Не случилось ничего, ни хорошего, ни плохого. Я перечитывал напечатанные на гектографе лекции профессора римского права, разложив их перед собой на столе. «Текст Гайя, долгое время известный нам лишь по сокращенному изложению в Breviarium Alaricum[1], удалось восстановить полностью по палимпсесту, обнаруженному в 1816 году в Вероне Нибуром и появившемуся в Ecloga Juris[2] в 1822 году в Париже… Многократно комментированные Institutes Юстиниана[3] стали предметом «Исторического объяснения», ученый автор коего господин Ортолан…» Ортолан, имя-то какое птичье, прямо на вертел просится. Так чего же вы мешкаете, уголья ада?

— Вы скучаете, — не унималась мадам Полэн. — Работа работой, но надо же и развлечься немного.

Я поднял от лекций нос, потом поднял бровь и посмотрел на эту добрую душу, которой дали надлежащие наставления на мой счет, недаром каждый денежный перевод сопровождался «секреткой», а секретка — постскриптумом: «Не забудьте предупредить меня, если мой сын позволит себе какие-нибудь дурачества».

— А что мне прикажете делать без карманных денег?

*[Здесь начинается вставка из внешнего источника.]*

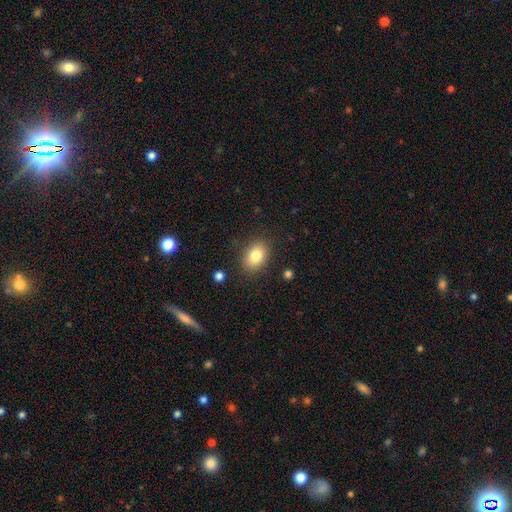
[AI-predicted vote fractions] Smooth or featured? Predicted: smooth (p=0.82). How rounded? Predicted: in between (p=0.75). Merging? Predicted: none (p=0.85).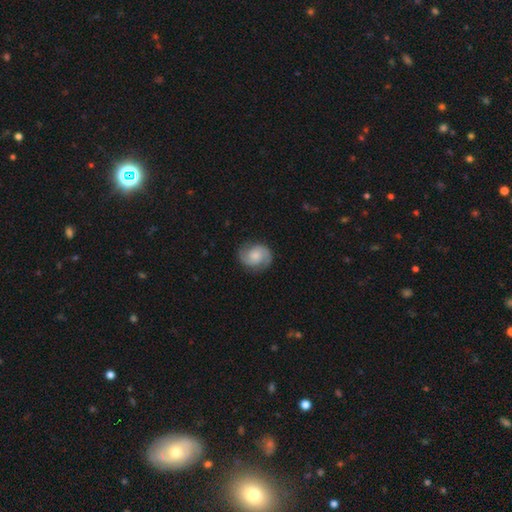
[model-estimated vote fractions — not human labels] Smooth or featured? featured or disk (74%)
Edge-on disk? no (98%)
Bar? no (69%)
Spiral arms? yes (96%)
Spiral winding? medium (49%)
Spiral arm count? 2 (91%)
Bulge size? small (42%)
Merging? none (82%)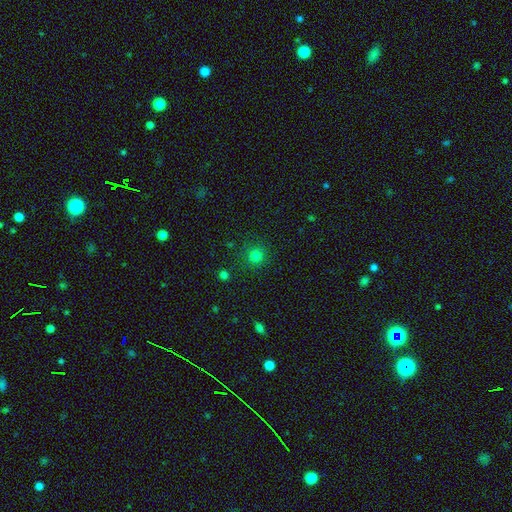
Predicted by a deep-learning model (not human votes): This is likely a smooth galaxy (79%). How rounded: clearly round (94%). Merging: clearly none (88%).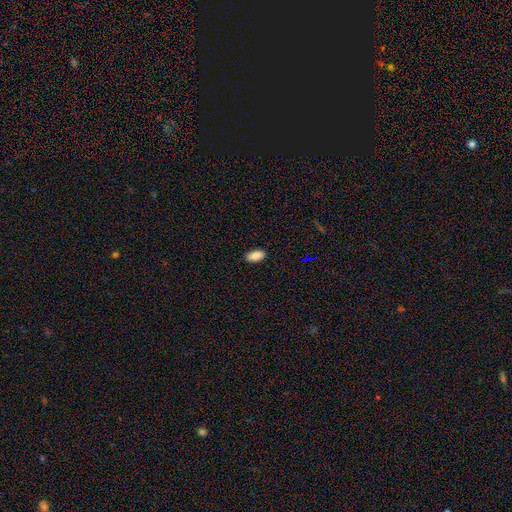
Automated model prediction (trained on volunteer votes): A smooth galaxy with no disk features (86%) that is in between round and cigar-shaped (93%).

Vote fractions:
- Smooth or featured? smooth: 86% / star or artifact: 8% / featured or disk: 6%
- How rounded? in between: 93% / cigar-shaped: 4% / round: 3%
- Merging? none: 88% / minor disturbance: 9% / major disturbance: 2% / merger: 1%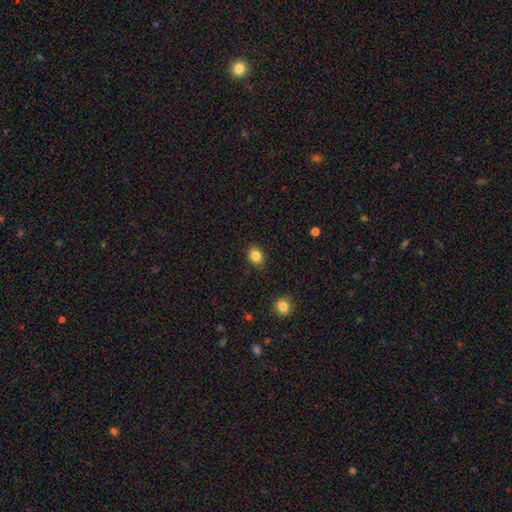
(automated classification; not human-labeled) Smooth or featured? Predicted: smooth (p=0.85). How rounded? Predicted: in between (p=0.54). Merging? Predicted: none (p=0.85).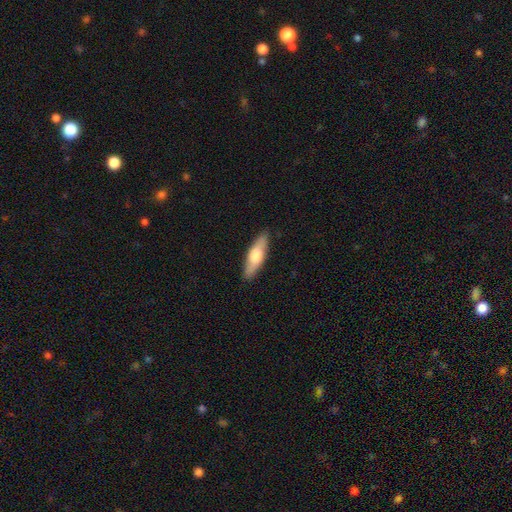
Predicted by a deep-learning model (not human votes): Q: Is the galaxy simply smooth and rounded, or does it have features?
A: smooth — 60%.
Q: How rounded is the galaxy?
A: cigar-shaped — 59%.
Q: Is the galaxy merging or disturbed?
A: none — 88%.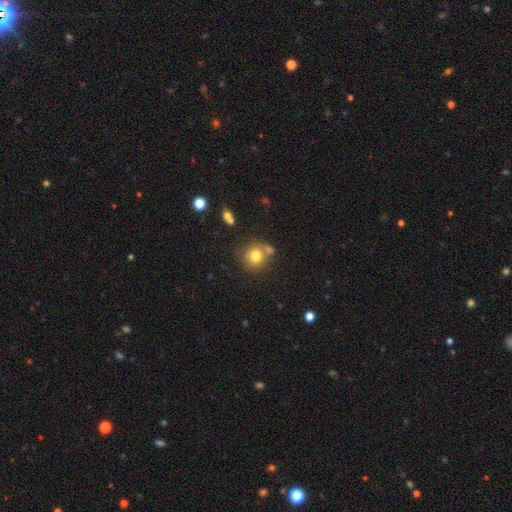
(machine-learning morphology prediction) Smooth or featured: smooth — 77% (featured or disk — 12%)
How rounded: round — 88% (in between — 11%)
Merging: none — 63% (merger — 22%)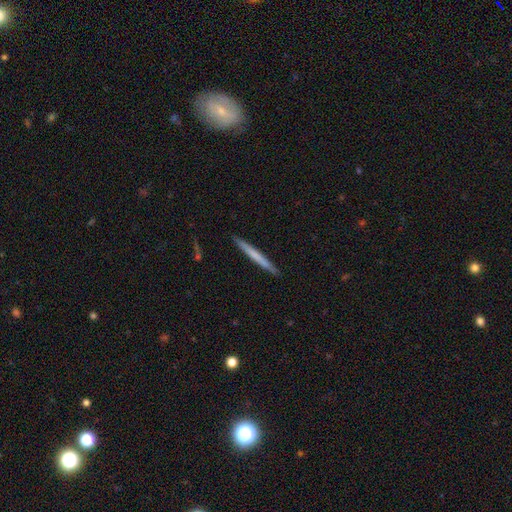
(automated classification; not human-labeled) Morphology: type=smooth (57%); roundness=cigar-shaped (97%); merging=none (91%).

Я не желаю попадать в идиотское положение.

Взгляд моей квартирохозяйки добрых пять минут не отрывался от «Пти курье», а тем временем вставные челюсти ожесточенно боролись с поджаренным гренком. Наконец ее языку удалось пробиться сквозь это препятствие:

— Я встретила мадам Ладур. Она спрашивала меня, почему вы к ним никогда не заходите.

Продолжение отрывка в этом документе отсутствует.